If you like this style of tent, I don't think you could go wrong with either company.
 

Alex MacDonald

that's His Lordship, to you.....
#28
couple of years ago, my good friend Jan Uchytil (Jan the Bear) decided to pop for a used wall tent. That was the year of the big fire near Ellensburg on Blewett Pass, and we had our cook tent plus another little tent already set up for elk camp near the top of the pass. Damned forest service shut off every access so we couldn't get our tent out, and then it began to snow. We lost everything there, so we decided to go up the Icicle (complete waste of time!). Jan's tent had a sewn-in floor, so we had to assemble the frame, stake out the tent, and with 4 guys, try to slide the frame inside. MUCH easier said than done! Yeah, it was nice and warm, and dry since it poured all week, but.....Mr. Bear decided to sell the tent immediately afterward. It was incredibly difficult to put that frame in and out of the damn thing. I had my little A-frame popup trailer, and was comfy the entire time. And when we had to break camp, all I had to do was drop the walls and boogie!
 
#29
I am wondering about floor seams on the kodiak vs springbar. Springbar has stitched seams and kodiak has welded seams. For you guys out there who have had yours for some years, what's your observation. Are the welded seams holding up ok? I'm not worried about stitched seams. The welded ones I'm not sure about for long term longevity. Like to hear some feedback:)
 
#30
I own two Springbar tents (Traveler 5, and Colossus) and a Kodiak 9x12 cabin tent with wall enclosure. I have been in bad weather in all the tents.. including snow. I agree the Kodiak has a thicker floor but I always use a ground tarp and a floor drop cloth inside the tent so that difference is not a deal breaker for me. The Kodiak tents have their waterproofing sprayed on the tent vs the Springbar (non Highline version of the tent) made in Utah where the canvas is completely soaked twice in the waterproofing which means better long term protection from the elements. The Springbar Highline tents are made in China and not Utah and use the same spray on method of water proofing as the Kodiak tents. Both tents are very well made and should last decades when stored correctly. I was able to get my Springbar Colossus tent customized by contacting their factory direct so keep that in mind. You wont have that option when buying a Kodiak tent. Plus the Springbar warranty local to Utah and the ability to obtain parts more local than China could be a deal breaker for some. I think the metal stake loops in the Springbar are far superior than the Kodiak stitched cloth stake loops in keeping the tent in one place during bad weather. For my Springbar Travelr 5 I now use 12" large lag bots and washers and a cordless drill to secure this tent in the ground and the metal stake loops in the Springbars work perfect for that. Cuts down on set up time.
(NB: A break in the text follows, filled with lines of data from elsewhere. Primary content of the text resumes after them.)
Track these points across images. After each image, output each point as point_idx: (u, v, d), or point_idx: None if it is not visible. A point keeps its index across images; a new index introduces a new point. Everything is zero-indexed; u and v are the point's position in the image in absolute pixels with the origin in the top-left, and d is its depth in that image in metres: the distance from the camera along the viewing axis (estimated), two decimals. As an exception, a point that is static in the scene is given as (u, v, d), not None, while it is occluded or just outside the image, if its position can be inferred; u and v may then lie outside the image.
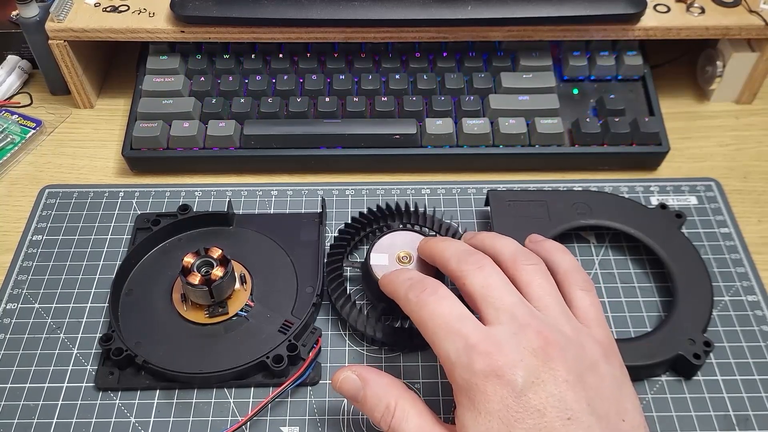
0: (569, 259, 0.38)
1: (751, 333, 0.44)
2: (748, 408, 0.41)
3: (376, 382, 0.34)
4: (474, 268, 0.35)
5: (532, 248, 0.39)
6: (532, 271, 0.36)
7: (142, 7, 0.54)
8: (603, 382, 0.32)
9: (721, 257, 0.48)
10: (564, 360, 0.31)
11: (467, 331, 0.32)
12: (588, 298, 0.36)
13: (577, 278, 0.37)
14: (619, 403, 0.32)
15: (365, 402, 0.34)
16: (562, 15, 0.52)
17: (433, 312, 0.33)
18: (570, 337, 0.33)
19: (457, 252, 0.37)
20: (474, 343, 0.31)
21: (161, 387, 0.41)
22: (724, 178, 0.53)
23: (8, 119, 0.57)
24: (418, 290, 0.35)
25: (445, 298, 0.34)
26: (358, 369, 0.35)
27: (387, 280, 0.39)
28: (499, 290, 0.34)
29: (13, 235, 0.50)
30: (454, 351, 0.32)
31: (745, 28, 0.53)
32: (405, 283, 0.36)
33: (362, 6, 0.52)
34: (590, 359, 0.32)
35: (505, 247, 0.37)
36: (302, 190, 0.52)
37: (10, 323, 0.45)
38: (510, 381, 0.30)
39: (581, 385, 0.31)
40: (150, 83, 0.55)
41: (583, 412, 0.30)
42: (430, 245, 0.40)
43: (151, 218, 0.48)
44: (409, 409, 0.33)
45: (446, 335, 0.32)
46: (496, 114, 0.53)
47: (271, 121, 0.53)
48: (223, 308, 0.43)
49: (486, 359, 0.31)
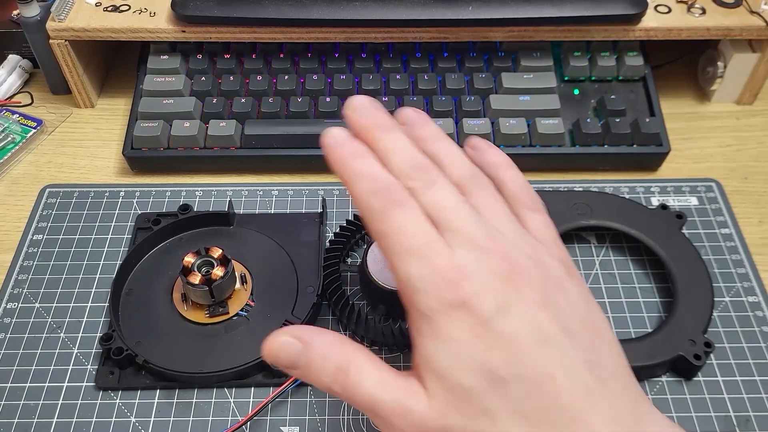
0: (515, 177, 0.35)
1: (751, 334, 0.44)
2: (749, 409, 0.41)
3: (319, 342, 0.30)
4: (425, 186, 0.30)
5: (475, 158, 0.35)
6: (482, 194, 0.32)
7: (142, 6, 0.54)
8: (569, 300, 0.30)
9: (721, 258, 0.48)
10: (531, 282, 0.29)
11: (433, 254, 0.29)
12: (540, 218, 0.34)
13: (525, 198, 0.34)
14: (588, 320, 0.30)
15: (310, 366, 0.30)
16: (563, 15, 0.52)
17: (399, 228, 0.29)
18: (533, 257, 0.31)
19: (404, 161, 0.31)
20: (439, 270, 0.28)
21: (161, 387, 0.41)
22: (725, 179, 0.53)
23: (9, 119, 0.57)
24: (383, 199, 0.30)
25: (412, 213, 0.30)
26: (295, 330, 0.30)
27: (338, 161, 0.31)
28: (456, 211, 0.30)
29: (13, 234, 0.50)
30: (417, 275, 0.28)
31: (746, 29, 0.53)
32: (365, 182, 0.30)
33: (363, 6, 0.52)
34: (555, 278, 0.31)
35: (451, 164, 0.32)
36: (303, 190, 0.52)
37: (11, 322, 0.45)
38: (478, 308, 0.28)
39: (551, 306, 0.29)
40: (151, 83, 0.55)
41: (556, 333, 0.28)
42: (369, 134, 0.31)
43: (151, 218, 0.48)
44: (365, 365, 0.29)
45: (410, 256, 0.29)
46: (497, 114, 0.53)
47: (271, 121, 0.53)
48: (224, 308, 0.43)
49: (452, 287, 0.28)
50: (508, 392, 0.27)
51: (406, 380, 0.29)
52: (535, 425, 0.27)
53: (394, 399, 0.28)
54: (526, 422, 0.27)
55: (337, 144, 0.31)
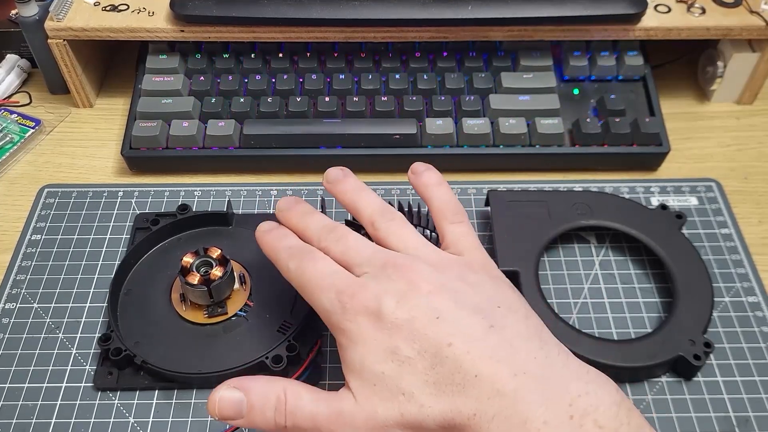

Over all if I had to choose one tent for my family and cost was not an option then I would go Springbar (local life time warranty, customization possible, better waterproof method, & metal stake loops). If you wanted to save some $$$ and a small drop in quality which might not show up for decades then go with Kodiak. No matter which tent you choose they both will be better in bad weather than most tents out there and they will last for decades. Warning if you do choose Springbar remember they make their tents by hand in batches so it could take 4-7 weeks before you get your tent. If you are in need of a tent quicker than that then Kodiak would be a better option. Happy camping!!!